Kissinger's China - also in the FT, the last British governor of Hong Kong, Chris Patten, reviews Henry Kissinger's new book On China, and paints a portrait of a brilliant man devoid of any moral sense. In his latest work the chronic enabler of blood-soaked tyrants offers up a whitewashing of Mao's crimes, to which Patten provides an sobering rebuttal.
New Royalist Torquemada Grover Norquist. When even Tom Coburn thinks someone's a dangerous extremist, you know you're dealing with a real piece of work.
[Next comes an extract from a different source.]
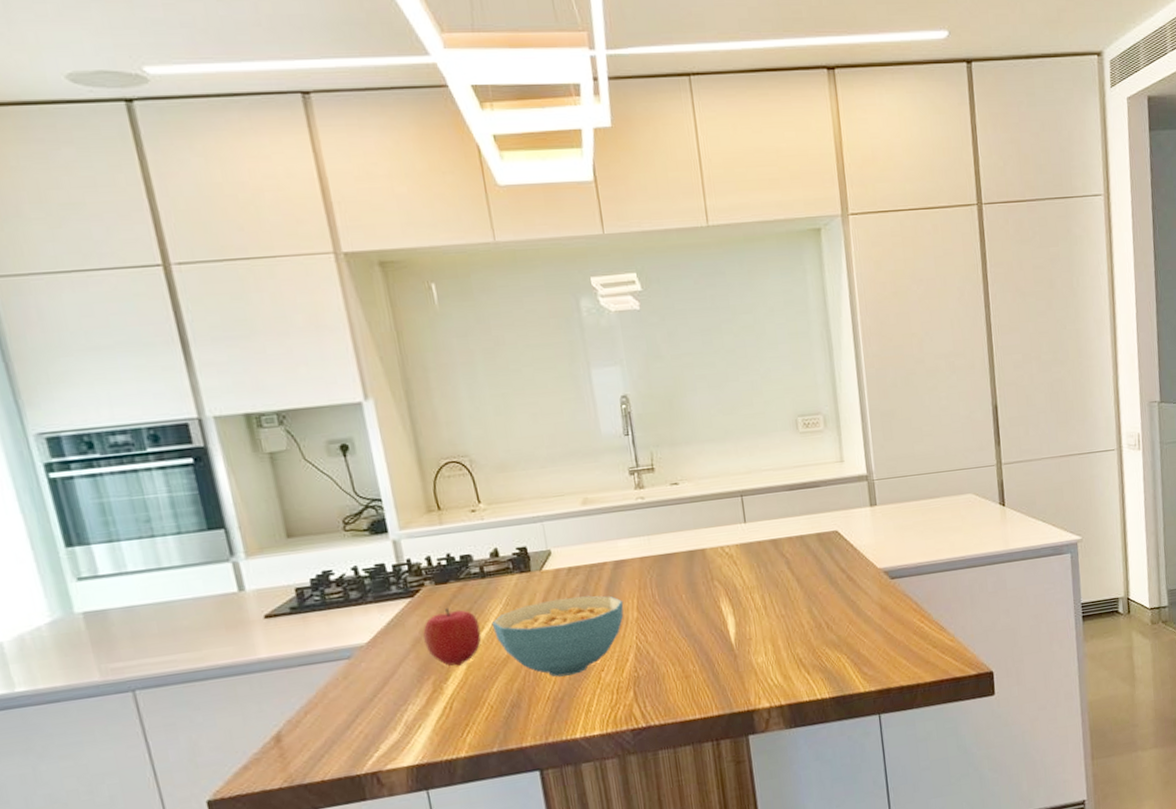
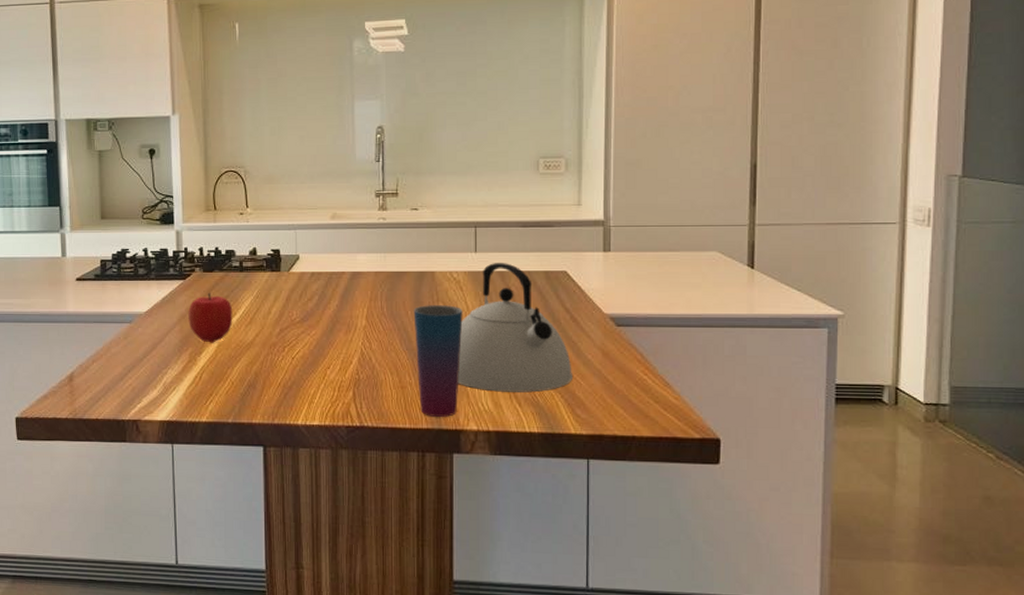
cereal bowl: present [491,595,624,677] -> none [242,298,355,367]
cup: none [687,582,747,702] -> present [413,305,463,417]
kettle: none [739,530,856,665] -> present [458,263,572,393]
Also in Business Week, there's a discussion of the relationship of the bikini wax to Brazil's measure of inflation.
On the music front, The Financial Times finds Glyndebourne's Meistersinger flavorless mush, and reports that, after a slew of cancellations of dates earlier this year, including Chicago, Maurizio Pollini was back in top form at a Royal Festival Hall recital that included Chopin, Schumann, and Stockhausen Klavierstücke.
Funny or Die: Groupon's Fate Hinges on Words suggests that Groupon's continued success may hinge on its gagwriters - "musicians, poets, actors and comedians" who write the copy that keeps subscribers clicking coupons.
Elsewhere, Zachary Woolfe has a glowing review of the new live recording from 1995 of Lorraine Hunt Lieberson's sublime acount of Berlioz's Les Nuits d'Ete , plus a selection of Handel arias, a must-have release that has been topping out my iPod for the past few weeks.